The headquarters for the meeting will be in the Claypool Hotel, on the site of the historic old Bates House, corner of Washington and Illinois streets. This is located within easy walking distance of the meeting place, being about one-half mile away in a straight line. It is only three squares from the Union Depot.

HOTELS.

Besides the Claypool there are:

The Denison, Ohio and Pennsylvania streets, European, $1 to $4 per day.

English Hotel, Monument place, facing the soldier's monument, European, $1 per day up; American, $2.50 per day up.
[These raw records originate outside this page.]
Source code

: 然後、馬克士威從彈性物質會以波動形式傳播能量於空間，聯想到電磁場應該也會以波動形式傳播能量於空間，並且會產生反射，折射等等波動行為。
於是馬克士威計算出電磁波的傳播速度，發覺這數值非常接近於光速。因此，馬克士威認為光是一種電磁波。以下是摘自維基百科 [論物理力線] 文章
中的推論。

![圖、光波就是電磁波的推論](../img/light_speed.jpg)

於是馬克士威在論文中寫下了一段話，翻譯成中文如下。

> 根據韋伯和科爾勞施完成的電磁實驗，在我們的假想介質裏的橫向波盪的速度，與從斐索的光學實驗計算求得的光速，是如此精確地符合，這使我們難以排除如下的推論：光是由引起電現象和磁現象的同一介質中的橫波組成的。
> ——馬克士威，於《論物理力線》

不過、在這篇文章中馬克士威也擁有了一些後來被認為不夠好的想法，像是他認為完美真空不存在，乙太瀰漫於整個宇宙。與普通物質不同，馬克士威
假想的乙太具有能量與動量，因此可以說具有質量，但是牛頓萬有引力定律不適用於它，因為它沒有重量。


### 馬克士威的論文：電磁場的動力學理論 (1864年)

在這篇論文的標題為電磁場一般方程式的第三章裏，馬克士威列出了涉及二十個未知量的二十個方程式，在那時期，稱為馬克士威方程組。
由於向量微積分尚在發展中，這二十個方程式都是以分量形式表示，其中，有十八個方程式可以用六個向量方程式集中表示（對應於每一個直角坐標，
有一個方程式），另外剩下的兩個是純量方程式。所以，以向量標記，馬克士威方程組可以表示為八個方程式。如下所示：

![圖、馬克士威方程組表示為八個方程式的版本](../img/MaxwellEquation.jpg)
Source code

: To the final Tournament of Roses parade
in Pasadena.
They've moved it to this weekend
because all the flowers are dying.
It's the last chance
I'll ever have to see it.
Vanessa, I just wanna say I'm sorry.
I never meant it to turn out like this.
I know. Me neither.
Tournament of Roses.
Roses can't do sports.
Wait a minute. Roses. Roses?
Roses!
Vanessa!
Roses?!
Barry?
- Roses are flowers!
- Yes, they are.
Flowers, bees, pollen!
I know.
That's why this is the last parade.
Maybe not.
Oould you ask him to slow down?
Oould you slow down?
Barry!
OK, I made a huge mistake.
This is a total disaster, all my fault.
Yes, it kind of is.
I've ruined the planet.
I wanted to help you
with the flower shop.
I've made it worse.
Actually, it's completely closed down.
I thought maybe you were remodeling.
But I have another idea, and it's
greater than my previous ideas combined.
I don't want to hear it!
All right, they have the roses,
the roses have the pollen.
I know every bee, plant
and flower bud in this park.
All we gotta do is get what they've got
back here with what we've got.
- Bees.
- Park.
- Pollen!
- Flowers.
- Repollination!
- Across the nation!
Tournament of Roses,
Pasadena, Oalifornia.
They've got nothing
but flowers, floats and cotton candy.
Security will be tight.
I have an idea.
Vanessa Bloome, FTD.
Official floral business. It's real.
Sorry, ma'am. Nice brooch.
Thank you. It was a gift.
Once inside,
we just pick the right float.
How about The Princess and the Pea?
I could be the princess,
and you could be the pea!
Spencer House, Illinois street, opposite the Union Depot, American, $2, $2.50 and $3 per day.

Also the:

Grand Hotel, Illinois and Maryland streets.

Imperial Hotel, Capitol avenue and Ohio streets. Oneida Hotel, Illinois street, opposite the Union Depot. Circle Park Hotel, Stubbins, etc.

DEATH OF DR. GARDNER.

Dr. Matthew Gardner, chief surgeon of the Southern Pacific Hospital Association, died at San Francisco, April 18, from the effects of appendicitis.

SALINE INFUSION.

J. Byrne summarizes the indications for saline infusions as (1) to supply volume to the blood, and fluid to the tissues. They are thus indicated when the body has lost blood by hemorrhage, or fluid by intestinal flux, wasting diseases, continued fevers, etc. (2) To stimulate the vasomotor apparatus and are hence indicated to combat shock and allied conditions. (3) To act as hemostatic, so valuable in hemorrhage, especially internal hemorrhage. (4) Elimination or dilution of toxins. The quantity of solution to be used depends on circumstances, and varies from a few ounces to several pints. The chief guides are are (1) improvement in facial color, and expression, or return of consciousness. (2) (2) Improvement of the pulse with increase in tension and volume and diminution in rate. The infusion may have to be repeated in a few hours in case the patient shows signs or relapse. -Cleveland J. of Medicine.

FOOT VALUED AT $4,000.

A verdict for $4,000 damages was returned by a jury in Judge Tuthill's court, Chicago, recently, in favor of John Masonis. The defendant is the Chicago & Eastern Illinois Railroad Company. Masonis, it is said, had a foot crushed under the wheels of a train belonging to the defendant company, near the intersection of Thirty-first street on the morning of January 22, 1900.